**About this task**
Duplicate the stretch of the passage on AlphaGo from "One strategy in" through "in the movie.".

**Reading passage**
[Start of section]
A more challenging challenge for these game engines was the complex and ancient game of Go. I tried learning this game and was defeated by myself. Go is supposed to have more possible configurations for pieces than atoms in the observable universe.
Google unveiled AlphaGo and then using an AI technology called reinforcement learning, they set up countless matches in which somewhat different versions of AlphaGo played each other. It learned to discover new strategies for itself, by playing millions of games between its neural networks, against themselves.
First, computers learned by playing humans, but we have entered an even more powerful - and some would say frightening - phase. Now beyond taking in human-to-human matches and playing humans, the machines tired of human play. Of course, computers don't get tired, but the AIs could now come up with completely new ways to win. I have seen descriptions of unusual strategies AI will use against a human.
One strategy in a battle game was to put all its players in a hidden corner and then sit back and watch the others battle it out until they were in the majority or alone. In a soccer game, it kicked the virtual ball millions of times, each time only a millimeter further down the pitch and so was able to get a maximum number of “completed passes” points. It cheated. Like Samantha, the sexy OS in the movie.
In 2016, the Google-owned AI company DeepMind defeated a Go master four matches to one with its AlphaGo system. It shocked Go players who thought it wasn't possible. It shouldn't have shocked them since a game with so many possibilities for strategy is better suited to an AI brain than a human brain.
In one game, AlphaGo made a move that was either stupid or a mistake. No human would make such a move. And that is why it worked. It was totally unexpected. In a later game, the human player made a move that no machine would ever expect. This "hand of God” move baffled the AI program and allowed that one win. That is the only human win over AlphaGo in tournament settings.
[End of section]
**Camera calibration data**
[Start of section]
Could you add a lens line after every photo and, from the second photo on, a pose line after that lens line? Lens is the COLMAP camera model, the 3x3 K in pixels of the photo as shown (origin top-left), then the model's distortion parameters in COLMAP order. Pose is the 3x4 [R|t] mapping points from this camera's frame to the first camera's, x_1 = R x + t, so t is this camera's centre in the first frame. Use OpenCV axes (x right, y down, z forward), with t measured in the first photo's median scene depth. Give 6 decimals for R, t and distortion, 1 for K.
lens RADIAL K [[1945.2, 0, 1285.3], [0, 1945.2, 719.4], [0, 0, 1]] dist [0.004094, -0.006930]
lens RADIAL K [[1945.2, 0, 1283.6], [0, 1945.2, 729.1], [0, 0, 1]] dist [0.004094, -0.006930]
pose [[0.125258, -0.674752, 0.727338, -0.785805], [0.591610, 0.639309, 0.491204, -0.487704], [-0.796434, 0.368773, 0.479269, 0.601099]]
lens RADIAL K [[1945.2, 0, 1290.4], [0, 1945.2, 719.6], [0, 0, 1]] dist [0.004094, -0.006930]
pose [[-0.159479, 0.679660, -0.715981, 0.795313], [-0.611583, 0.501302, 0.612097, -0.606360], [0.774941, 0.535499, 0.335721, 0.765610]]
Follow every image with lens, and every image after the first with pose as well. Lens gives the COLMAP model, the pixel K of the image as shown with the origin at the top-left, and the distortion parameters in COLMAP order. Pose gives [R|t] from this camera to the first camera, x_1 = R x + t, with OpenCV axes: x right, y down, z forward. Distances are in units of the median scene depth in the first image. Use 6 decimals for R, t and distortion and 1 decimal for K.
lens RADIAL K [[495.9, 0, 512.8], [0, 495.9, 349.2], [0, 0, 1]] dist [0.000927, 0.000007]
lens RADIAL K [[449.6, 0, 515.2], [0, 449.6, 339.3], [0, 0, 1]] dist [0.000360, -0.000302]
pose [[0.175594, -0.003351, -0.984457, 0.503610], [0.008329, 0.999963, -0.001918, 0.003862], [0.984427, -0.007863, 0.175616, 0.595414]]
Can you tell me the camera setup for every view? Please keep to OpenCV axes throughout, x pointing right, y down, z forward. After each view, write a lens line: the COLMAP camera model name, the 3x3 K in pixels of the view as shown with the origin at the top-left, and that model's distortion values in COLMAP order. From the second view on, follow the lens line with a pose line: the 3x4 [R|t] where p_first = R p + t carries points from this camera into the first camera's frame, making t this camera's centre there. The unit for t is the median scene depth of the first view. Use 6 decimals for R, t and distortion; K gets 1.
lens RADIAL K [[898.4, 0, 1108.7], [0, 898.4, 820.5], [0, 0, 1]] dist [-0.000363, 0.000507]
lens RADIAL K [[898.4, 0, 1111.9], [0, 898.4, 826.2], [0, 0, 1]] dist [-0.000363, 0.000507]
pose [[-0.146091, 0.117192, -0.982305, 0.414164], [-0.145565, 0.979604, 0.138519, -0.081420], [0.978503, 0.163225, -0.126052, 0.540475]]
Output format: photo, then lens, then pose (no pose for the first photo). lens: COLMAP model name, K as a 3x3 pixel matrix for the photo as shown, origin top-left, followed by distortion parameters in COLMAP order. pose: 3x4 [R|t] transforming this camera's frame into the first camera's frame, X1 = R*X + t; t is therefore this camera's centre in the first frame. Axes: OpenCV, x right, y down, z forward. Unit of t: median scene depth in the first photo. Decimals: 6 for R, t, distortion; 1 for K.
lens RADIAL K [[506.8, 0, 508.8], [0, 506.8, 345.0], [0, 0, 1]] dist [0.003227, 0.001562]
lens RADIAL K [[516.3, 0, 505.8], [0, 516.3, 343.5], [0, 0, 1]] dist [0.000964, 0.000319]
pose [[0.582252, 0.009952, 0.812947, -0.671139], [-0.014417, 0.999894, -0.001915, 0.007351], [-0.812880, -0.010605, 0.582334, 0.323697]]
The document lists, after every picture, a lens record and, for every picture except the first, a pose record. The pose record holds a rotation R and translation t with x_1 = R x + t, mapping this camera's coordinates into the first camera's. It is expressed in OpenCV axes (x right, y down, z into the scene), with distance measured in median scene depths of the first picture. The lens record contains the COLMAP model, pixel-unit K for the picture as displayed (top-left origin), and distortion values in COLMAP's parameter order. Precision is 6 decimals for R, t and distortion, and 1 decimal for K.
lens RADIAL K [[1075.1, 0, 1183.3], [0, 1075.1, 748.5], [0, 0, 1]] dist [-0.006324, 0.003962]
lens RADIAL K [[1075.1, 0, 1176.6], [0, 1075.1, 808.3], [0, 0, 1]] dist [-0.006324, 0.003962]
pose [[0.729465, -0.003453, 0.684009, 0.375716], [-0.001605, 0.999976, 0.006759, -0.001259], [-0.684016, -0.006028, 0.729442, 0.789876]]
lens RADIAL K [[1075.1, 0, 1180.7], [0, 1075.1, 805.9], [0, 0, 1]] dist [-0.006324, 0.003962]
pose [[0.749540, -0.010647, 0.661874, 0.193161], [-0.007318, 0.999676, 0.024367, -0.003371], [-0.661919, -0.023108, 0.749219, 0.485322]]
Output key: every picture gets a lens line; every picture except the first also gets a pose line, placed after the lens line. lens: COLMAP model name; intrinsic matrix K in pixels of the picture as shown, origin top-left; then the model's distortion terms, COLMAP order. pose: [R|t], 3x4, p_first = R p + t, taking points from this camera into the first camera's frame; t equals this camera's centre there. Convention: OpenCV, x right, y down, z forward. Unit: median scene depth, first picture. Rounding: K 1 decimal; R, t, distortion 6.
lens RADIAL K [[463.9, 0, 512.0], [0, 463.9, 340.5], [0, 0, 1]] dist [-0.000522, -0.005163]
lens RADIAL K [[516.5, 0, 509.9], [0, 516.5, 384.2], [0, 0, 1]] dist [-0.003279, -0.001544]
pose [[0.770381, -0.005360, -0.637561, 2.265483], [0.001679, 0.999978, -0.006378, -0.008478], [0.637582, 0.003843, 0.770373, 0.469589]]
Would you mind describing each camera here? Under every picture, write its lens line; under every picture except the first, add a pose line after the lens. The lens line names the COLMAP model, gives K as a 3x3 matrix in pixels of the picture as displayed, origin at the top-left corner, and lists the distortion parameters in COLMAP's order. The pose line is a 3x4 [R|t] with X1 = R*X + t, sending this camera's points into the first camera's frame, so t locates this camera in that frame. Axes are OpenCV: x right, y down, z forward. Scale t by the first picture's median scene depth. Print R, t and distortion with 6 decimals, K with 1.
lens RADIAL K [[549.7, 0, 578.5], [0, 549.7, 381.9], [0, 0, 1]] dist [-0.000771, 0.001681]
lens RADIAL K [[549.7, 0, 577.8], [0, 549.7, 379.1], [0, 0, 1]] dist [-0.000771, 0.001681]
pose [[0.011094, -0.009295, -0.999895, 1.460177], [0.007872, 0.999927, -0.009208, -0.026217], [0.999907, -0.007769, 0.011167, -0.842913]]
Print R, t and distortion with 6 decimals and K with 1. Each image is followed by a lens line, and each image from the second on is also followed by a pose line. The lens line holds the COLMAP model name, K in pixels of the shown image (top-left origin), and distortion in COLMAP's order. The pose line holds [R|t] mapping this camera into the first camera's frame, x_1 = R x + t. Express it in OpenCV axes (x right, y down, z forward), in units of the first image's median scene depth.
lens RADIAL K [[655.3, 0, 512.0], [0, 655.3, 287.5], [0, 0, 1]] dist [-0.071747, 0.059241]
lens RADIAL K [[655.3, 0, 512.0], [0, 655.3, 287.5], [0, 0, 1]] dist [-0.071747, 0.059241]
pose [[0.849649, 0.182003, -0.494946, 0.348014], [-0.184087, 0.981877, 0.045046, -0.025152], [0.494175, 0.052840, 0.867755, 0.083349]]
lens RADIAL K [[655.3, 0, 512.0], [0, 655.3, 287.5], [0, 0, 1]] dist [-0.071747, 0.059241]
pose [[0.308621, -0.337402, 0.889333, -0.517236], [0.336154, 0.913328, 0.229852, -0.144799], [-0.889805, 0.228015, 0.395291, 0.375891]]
[End of section]
**Written answer**
One strategy in a battle game was to put all its players in a hidden corner and then sit back and watch the others battle it out until they were in the majority or alone. In a soccer game, it kicked the virtual ball millions of times, each time only a millimeter further down the pitch and so was able to get a maximum number of “completed passes” points. It cheated. Like Samantha, the sexy OS in the movie.